Stored items from a collection
________________________

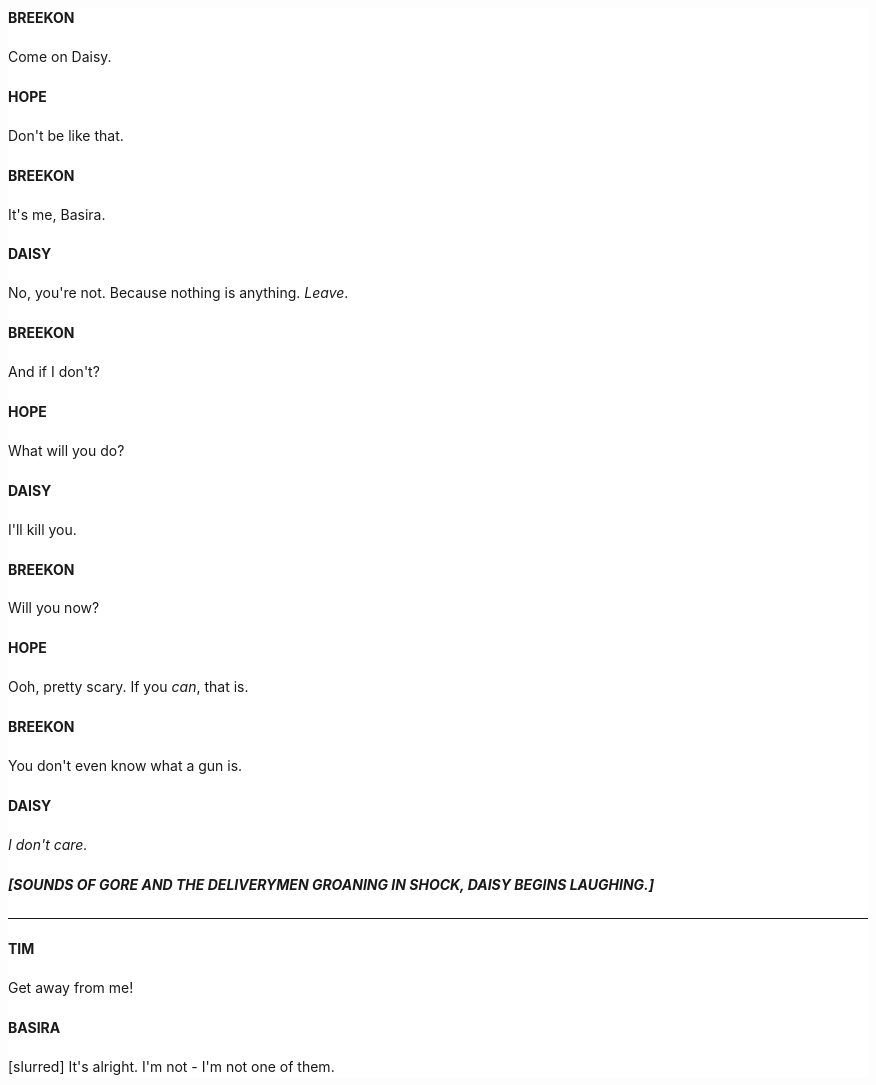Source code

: #### BREEKON

Come on Daisy.

#### HOPE

Don't be like that.

#### BREEKON

It's me, Basira.

#### DAISY

No, you're not. Because nothing is anything. *Leave*.

#### BREEKON

And if I don't? 

#### HOPE

What will you do?

#### DAISY

I'll kill you.

#### BREEKON

Will you now?

#### HOPE

Ooh, pretty scary. If you *can*, that is.

#### BREEKON

You don't even know what a gun is.

#### DAISY

*I don't care.*

##### [SOUNDS OF GORE AND THE **DELIVERYMEN** GROANING IN SHOCK, DAISY BEGINS LAUGHING.]


------


#### TIM

Get away from me! 

#### BASIRA

[slurred] It's alright. I'm not - I'm not one of them.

________________________

Say only the number of lines above holding "that".

Task answer :: 2